What is expected —
Show each line of the data below that contains the string "value", treating uppercase and lowercase as different.

· · · · · · ·

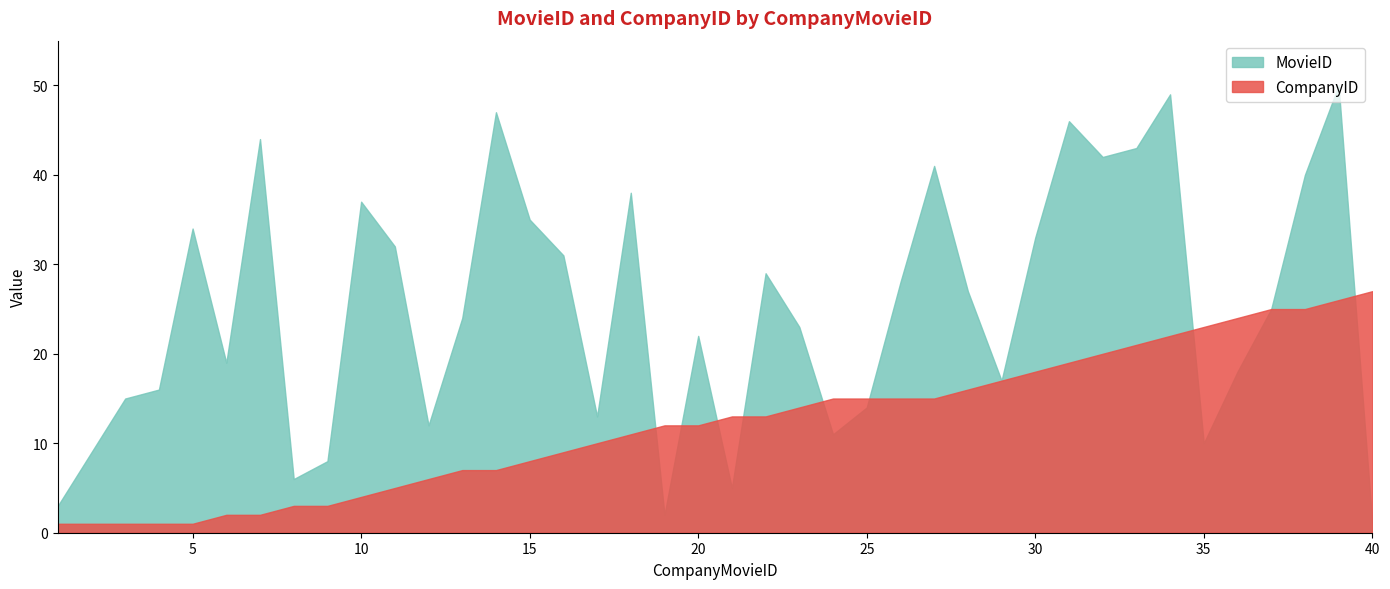

How many interior local peaks does the MovieID series have?

11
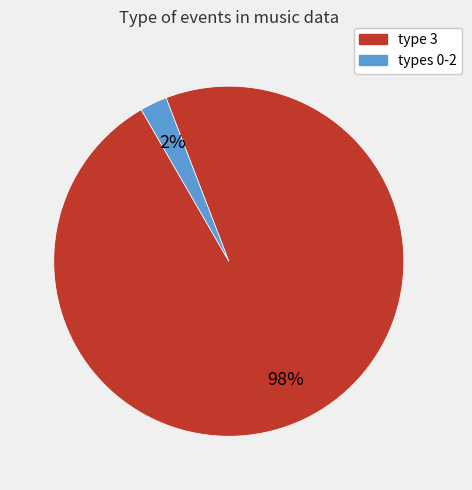

Does any single category account for the majority?

Yes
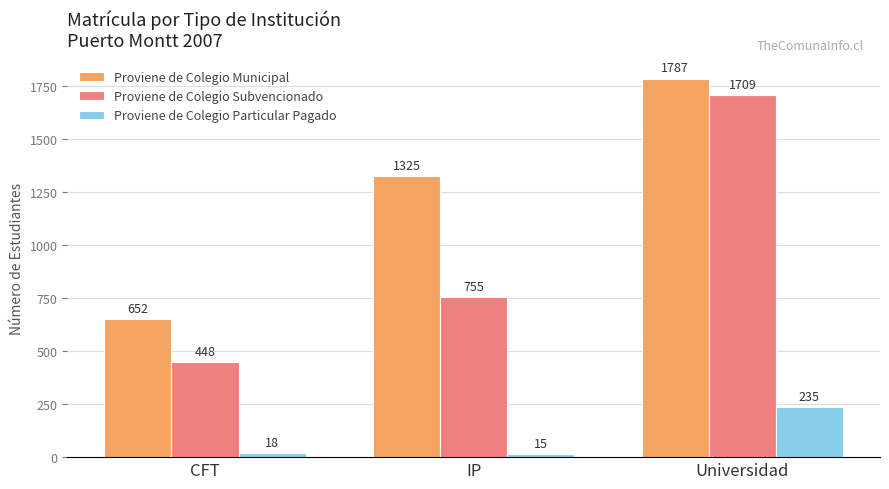

What is the average value of the Proviene de Colegio Municipal series?

1255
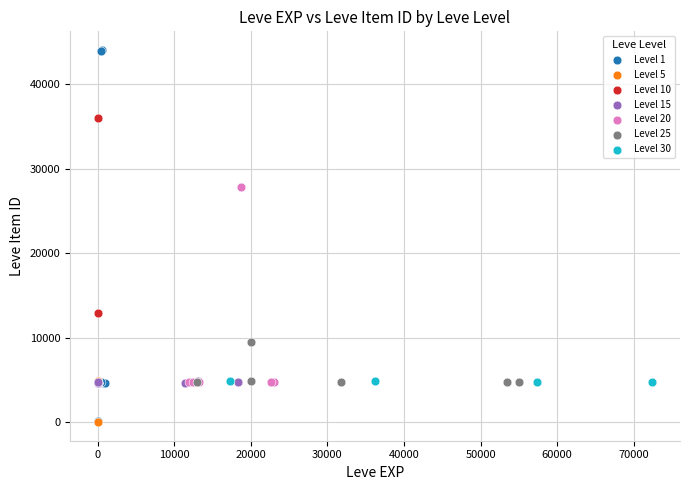

Which series contains the highest Y value?

Level 1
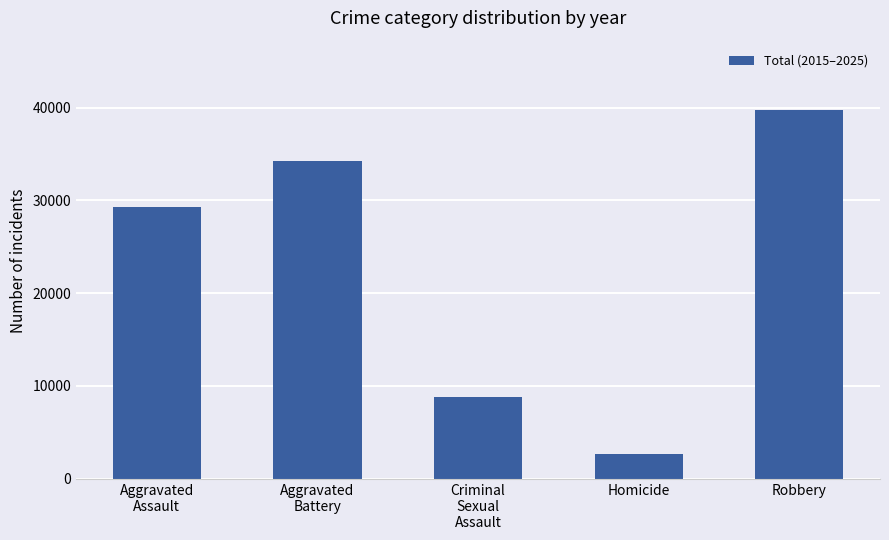

True or false: the data shows 34248 at Aggravated
Battery.

True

· · · · · · ·

Exercise result —
What is the average value of the Proviene de Colegio Municipal series?
Which series contains the highest Y value?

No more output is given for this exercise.